## DATA SHOWN
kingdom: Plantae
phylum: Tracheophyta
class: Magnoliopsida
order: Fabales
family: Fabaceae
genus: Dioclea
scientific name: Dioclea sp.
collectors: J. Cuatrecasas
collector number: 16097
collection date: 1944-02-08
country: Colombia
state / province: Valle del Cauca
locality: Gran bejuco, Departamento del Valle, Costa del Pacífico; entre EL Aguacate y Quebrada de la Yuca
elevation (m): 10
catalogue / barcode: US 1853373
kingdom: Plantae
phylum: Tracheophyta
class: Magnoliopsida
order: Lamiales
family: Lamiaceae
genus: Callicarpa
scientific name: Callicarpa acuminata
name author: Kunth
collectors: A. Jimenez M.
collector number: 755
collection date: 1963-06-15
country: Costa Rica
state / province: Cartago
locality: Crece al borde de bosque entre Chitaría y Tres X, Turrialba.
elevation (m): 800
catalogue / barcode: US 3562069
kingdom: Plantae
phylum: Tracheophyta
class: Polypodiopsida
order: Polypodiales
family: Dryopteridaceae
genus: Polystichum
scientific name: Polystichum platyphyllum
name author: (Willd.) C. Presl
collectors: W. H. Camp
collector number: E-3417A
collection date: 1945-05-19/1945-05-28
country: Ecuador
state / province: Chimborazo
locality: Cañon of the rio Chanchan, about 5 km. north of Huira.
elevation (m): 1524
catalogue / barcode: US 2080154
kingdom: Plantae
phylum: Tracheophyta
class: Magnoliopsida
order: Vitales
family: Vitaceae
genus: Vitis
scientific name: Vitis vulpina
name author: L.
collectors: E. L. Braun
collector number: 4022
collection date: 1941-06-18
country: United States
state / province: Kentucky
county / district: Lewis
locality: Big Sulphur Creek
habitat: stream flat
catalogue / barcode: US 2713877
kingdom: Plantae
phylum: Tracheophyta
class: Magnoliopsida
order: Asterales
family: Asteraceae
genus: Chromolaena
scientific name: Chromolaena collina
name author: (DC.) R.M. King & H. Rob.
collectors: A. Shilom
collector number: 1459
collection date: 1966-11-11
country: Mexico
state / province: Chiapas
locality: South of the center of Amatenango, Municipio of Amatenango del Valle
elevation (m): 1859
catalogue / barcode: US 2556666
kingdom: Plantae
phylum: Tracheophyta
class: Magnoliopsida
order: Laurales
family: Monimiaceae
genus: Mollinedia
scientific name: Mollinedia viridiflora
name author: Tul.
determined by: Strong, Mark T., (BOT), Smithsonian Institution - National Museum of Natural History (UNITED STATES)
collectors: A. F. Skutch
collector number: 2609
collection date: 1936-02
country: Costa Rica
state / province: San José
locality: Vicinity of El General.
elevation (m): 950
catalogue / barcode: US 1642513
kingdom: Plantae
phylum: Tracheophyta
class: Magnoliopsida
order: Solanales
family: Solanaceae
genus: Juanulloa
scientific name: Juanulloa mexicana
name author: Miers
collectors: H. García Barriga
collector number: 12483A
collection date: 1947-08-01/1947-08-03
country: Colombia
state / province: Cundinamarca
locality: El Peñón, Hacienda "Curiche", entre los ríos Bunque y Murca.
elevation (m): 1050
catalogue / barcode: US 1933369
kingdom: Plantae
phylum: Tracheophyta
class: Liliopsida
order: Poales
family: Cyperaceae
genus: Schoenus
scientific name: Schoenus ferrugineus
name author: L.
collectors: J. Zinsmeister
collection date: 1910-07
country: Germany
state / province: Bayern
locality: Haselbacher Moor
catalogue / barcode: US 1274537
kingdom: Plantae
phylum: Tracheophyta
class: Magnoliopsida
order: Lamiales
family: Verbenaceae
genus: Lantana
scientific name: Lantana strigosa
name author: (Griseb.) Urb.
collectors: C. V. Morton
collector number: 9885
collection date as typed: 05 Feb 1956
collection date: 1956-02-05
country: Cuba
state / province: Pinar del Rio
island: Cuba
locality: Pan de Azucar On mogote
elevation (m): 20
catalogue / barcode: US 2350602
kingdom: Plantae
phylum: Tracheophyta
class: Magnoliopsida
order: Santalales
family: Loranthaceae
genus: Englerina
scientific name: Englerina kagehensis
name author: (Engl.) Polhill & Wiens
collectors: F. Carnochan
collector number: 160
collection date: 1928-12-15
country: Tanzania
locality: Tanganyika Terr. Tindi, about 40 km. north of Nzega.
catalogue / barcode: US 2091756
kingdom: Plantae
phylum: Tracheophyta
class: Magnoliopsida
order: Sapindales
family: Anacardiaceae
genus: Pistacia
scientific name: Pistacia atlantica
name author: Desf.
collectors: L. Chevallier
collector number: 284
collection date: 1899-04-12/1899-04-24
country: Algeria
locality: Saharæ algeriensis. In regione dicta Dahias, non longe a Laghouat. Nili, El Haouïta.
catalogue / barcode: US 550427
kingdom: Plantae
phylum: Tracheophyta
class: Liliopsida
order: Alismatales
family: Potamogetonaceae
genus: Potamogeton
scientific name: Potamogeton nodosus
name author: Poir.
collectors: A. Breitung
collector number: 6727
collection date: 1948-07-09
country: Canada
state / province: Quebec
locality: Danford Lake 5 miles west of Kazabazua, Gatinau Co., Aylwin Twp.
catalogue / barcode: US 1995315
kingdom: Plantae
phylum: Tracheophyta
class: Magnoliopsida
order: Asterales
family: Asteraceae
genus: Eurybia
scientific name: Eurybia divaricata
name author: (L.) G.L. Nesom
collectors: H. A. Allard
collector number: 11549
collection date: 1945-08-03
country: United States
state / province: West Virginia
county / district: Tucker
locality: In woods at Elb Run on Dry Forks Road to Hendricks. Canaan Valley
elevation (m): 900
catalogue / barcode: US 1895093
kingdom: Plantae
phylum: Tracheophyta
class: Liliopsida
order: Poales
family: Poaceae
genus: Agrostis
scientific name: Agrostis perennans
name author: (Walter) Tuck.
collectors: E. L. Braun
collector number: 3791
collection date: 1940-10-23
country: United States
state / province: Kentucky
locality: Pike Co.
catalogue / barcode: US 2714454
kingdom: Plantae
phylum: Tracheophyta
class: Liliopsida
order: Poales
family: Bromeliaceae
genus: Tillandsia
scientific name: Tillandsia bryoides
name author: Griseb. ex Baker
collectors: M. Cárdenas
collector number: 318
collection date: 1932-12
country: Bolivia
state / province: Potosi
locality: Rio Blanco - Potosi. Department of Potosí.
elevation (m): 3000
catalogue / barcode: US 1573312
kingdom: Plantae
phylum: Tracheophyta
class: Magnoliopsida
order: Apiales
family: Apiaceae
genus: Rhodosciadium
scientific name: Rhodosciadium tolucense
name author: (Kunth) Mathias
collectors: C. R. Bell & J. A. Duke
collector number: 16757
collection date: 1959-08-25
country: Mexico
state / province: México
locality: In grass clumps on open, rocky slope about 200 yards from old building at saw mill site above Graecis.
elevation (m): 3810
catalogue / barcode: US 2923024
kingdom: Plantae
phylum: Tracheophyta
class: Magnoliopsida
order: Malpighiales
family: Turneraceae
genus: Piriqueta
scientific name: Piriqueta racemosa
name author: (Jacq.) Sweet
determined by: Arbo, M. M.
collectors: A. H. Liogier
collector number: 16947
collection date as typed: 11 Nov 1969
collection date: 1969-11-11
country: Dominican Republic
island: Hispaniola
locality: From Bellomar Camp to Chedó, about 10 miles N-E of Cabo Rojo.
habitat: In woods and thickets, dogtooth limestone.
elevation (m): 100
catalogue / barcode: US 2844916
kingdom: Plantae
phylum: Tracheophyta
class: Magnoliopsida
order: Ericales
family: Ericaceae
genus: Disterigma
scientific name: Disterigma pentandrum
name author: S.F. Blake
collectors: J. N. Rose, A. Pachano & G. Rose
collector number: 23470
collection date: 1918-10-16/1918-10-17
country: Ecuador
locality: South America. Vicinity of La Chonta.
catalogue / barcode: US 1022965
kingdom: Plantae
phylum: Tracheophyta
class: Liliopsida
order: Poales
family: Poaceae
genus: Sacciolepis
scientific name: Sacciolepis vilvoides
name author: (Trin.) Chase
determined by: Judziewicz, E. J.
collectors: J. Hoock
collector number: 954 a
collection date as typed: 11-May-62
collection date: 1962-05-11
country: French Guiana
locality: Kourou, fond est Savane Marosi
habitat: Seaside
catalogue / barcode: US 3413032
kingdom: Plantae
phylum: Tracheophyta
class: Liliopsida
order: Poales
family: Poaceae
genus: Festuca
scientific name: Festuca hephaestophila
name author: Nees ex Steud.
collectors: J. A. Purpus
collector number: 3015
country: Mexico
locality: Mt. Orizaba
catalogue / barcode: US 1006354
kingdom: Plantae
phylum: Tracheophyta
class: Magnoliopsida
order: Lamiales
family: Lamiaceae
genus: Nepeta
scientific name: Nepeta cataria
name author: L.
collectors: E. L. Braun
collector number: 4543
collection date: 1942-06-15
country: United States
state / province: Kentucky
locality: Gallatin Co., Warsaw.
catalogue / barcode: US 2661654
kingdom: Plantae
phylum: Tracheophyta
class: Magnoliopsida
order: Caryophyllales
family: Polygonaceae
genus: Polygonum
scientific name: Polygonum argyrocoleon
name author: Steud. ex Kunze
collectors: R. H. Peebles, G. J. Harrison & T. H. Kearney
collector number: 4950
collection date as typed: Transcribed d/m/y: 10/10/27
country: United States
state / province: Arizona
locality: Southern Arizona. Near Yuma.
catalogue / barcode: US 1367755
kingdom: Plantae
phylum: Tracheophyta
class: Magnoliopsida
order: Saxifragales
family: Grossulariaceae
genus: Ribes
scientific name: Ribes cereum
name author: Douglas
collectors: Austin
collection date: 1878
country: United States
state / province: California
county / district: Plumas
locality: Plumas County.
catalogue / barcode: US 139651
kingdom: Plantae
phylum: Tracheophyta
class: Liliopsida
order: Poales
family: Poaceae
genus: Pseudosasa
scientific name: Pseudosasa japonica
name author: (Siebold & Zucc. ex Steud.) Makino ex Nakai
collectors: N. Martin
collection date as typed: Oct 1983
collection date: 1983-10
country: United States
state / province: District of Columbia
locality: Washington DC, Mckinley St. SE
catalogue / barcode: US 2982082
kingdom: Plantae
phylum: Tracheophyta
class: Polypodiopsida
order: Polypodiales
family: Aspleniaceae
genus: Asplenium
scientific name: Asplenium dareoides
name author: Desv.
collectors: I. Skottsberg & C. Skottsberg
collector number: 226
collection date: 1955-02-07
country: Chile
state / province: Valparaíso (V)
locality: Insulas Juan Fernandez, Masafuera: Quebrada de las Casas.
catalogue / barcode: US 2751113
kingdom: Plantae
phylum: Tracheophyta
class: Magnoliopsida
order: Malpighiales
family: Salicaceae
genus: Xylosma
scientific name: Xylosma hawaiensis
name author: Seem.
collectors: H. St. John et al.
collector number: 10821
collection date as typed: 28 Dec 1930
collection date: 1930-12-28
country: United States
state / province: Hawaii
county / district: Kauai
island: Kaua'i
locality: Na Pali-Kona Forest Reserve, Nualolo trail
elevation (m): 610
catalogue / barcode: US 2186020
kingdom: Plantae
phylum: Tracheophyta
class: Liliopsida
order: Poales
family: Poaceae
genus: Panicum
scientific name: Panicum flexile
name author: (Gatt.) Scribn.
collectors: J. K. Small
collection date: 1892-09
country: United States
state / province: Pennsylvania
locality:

## EXERCISE DETAILS
Copy out the lines of the items that begin at the line containing "state / province: Arizona" and stop after the line containing "scientific name: Pseudosasa japonica", leaving each line unchanged.

## FULL SOLUTION
state / province: Arizona
locality: Southern Arizona. Near Yuma.
catalogue / barcode: US 1367755
kingdom: Plantae
phylum: Tracheophyta
class: Magnoliopsida
order: Saxifragales
family: Grossulariaceae
genus: Ribes
scientific name: Ribes cereum
name author: Douglas
collectors: Austin
collection date: 1878
country: United States
state / province: California
county / district: Plumas
locality: Plumas County.
catalogue / barcode: US 139651
kingdom: Plantae
phylum: Tracheophyta
class: Liliopsida
order: Poales
family: Poaceae
genus: Pseudosasa
scientific name: Pseudosasa japonica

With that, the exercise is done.